Roberto Diana & Tri Nguyen, The Fourth Hour. Single Review.

Liverpool Sound and Vision Rating 9/10

You don’t have to understand the mechanics of the Waltz to know how elegant it looks when performed by players and dancers as they glide effortlessly on the dance floor, you do not have to sit and think about the inner working of Auden’s Stop All The Clocks or Shakespeare’s Tragedy of Hamlet when considering how the words of ordinary men and women can move and haunt you for all your life, and you don’t have to feel embarrassed when a virtuoso presents the stunning influence of Italian classical composer Lorenzo Perosi to you.

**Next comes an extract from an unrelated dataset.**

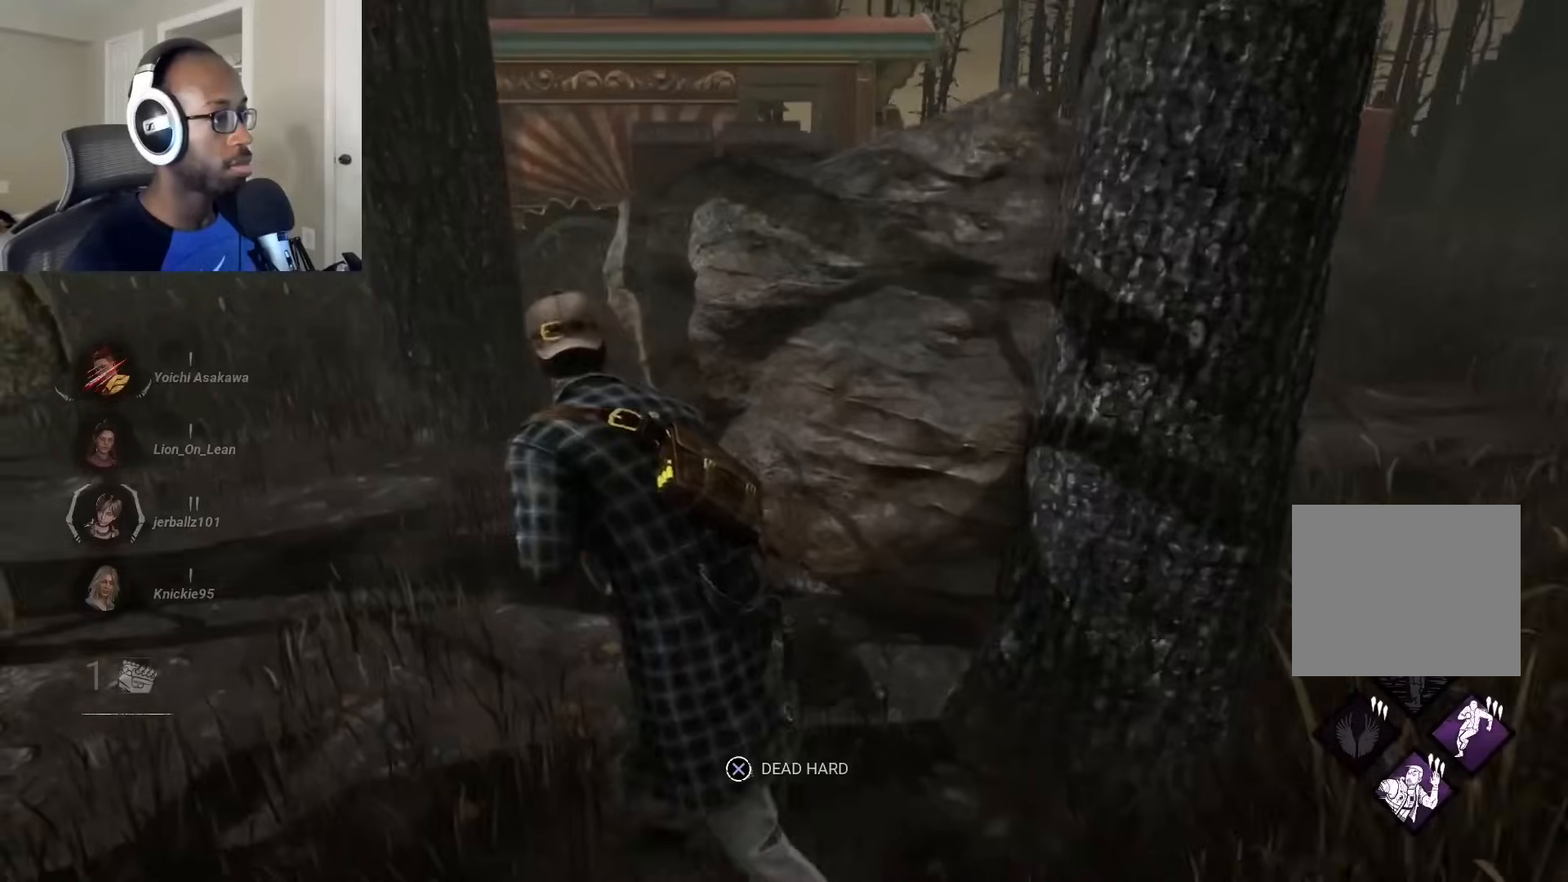
{"buttons": ["L1"], "left_stick": "down-right", "right_stick": "center", "events": [[133, "right_stick", "down-right"], [167, "left_stick", "down-right"], [400, "right_stick", "center"]]}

The point of anything is to feel the emotion behind it, should you wish to take it further, then study is always the finest option, but to embrace something new without looking for the reason why it moves you; that then is surely the most honest, and beautiful of reasons to exist.

Like a prelude to a kiss, the temptation of exploration in another’s eyes, Roberto Diane visits Perosi’s music with dedication, the emotional bond between instrument and the human brain is a complex one, filled arguably with the same desire that comes with that first taste of another’s lips, and yet Roberto Diana & Tri Nguyen captures it superbly, and in the single release of The Fourth Hour, the tantalising prospect of what is to come with the album, Project Perosi is revealed.

Joining Roberto Diana on the single is Vietnamese born Tri Nguyen, rightly considered one of the most important and uniquely performing zither players. It is a combination that is remarkable, forthright, the same search for energy and commitment striding through each musician’s veins. It is a commitment that shows, for the classical world does not truly get represented in the way that was perhaps envisaged, hijacked by those to whom have no regard for the popularity of the piece when played with vigour and stirring observance.

This creative mix of Sardinian belief and oriental music is that original vigour in the modern-day setting, it is a force to which even those who might outwardly suggest that they don’t understand the mechanics of the symphony and the classical arrangement, can feel invigorating their veins with ease.

The Fourth Hour is a beautiful crafted piece that holds out with beauty in its arms.